Paper BI-ThP5
Lipid Bilayer Formation and Properties Studied by Combined Electrical Impedance Spectroscopy and QCM-D

Thursday, October 23, 2008, 6:00 pm, Room Hall D

The added value of using synchronized Electrochemical Impedance Spectroscopy (EIS) and Quartz Crystal Microbalance with Dissipation (QCM-D) monitoring is that phenomena and properties, hidden for one of the techniques, may be dynamically resolved by the other one. EIS provides information about the electrical properties of the studied system, while QCM-D provides information about adsorbed mass variations and viscoelastic properties of the adlayer. We have here applied these combined techniques to study (i) supported lipid bilayer formation and (ii) subsequent pore formation using gramicidin D. The results demonstrate how these techniques in combination provide new insights about this and similar bio-adlayer systems. (i) The signatures, produced by the two techniques, of lipid bilayer formation on SiO2 from nanosized POPC liposomes, are quite different.

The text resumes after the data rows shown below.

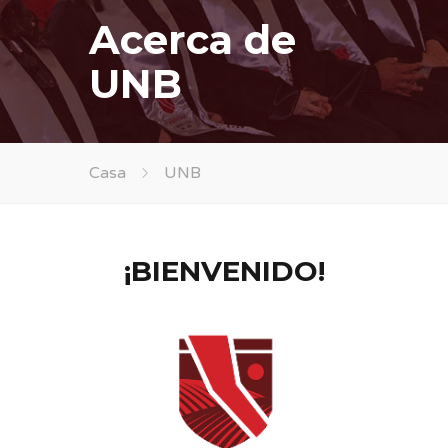
Acerca de
UNB
Casa
UNB
¡BIENVENIDO!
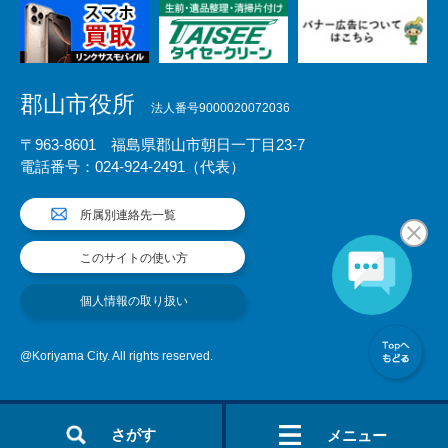
郡山市役所
法人番号9000020072036
〒963-8601 福島県郡山市朝日一丁目23-7
電話番号：024-924-2491（代表）
所属別連絡先一覧
このサイトの使い方
個人情報の取り扱い
@Koriyama City. All rights reserved.
さがす
メニュー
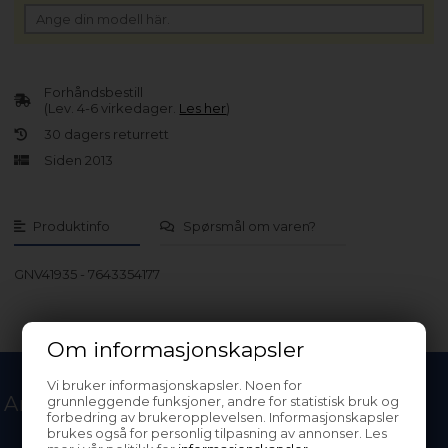
Forhåndsbestill
(Lev. 4-6 virkedager.
Les her
)
30 dagers returrett
Siden 2013
Produktinfo
Spørsmål om varen?
GNV41935 - 7643354177
Om informasjonskapsler
Vi bruker informasjonskapsler. Noen for
Andre kjøpte også
grunnleggende funksjoner, andre for statistisk bruk og
forbedring av brukeropplevelsen. Informasjonskapsler
brukes også for personlig tilpasning av annonser. Les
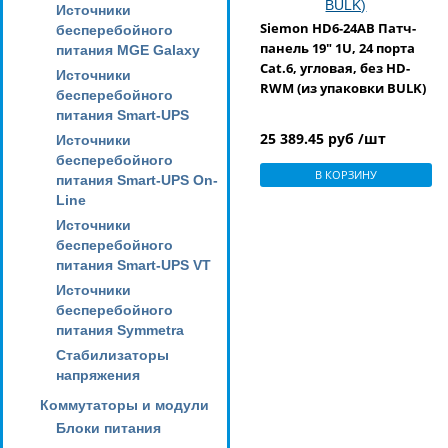
Источники
Siemon HD6-24AB Патч-
бесперебойного
панель 19" 1U, 24 порта
питания MGE Galaxy
Cat.6, угловая, без HD-
Источники
RWM (из упаковки BULK)
бесперебойного
питания Smart-UPS
25 389.45 руб /шт
Источники
бесперебойного
В КОРЗИНУ
питания Smart-UPS On-
Line
Источники
бесперебойного
питания Smart-UPS VT
Источники
бесперебойного
питания Symmetra
Стабилизаторы
напряжения
Коммутаторы и модули
Блоки питания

The well established QCM-D signature tells that the initial kinetic phase consists of intact liposome adsorption, followed by vesicle rupture and fusion of lipid bilayer patches to a coherent bilayer. In contrast, EIS does not show any change in impedance until slightly before the critical liposome coverage is reached, where rupture and bilayer formation begins. Furthermore, at the end of the process, where the QCM-D ∆f and ∆D signals have reached stable bilayer values, the electrical resistance still varies for several minutes, indicating a rearrangement/annealing process and/or additional minor addition of lipids. The absolute value of the bilayer resistance was found to significantly improve when cations were present in the buffer. (ii) Using a high resistance bilayer as the starting point, the insertion of gramicidin D was followed by QCM-D and EIS. By simultaneously recording EIS signals and changes in the viscoelastic properties (QCM-D) of the bilayer, at different GrD concentrations it was possible to identify the range of concentrations suitable for combined studies of the peptide activity and pore formation.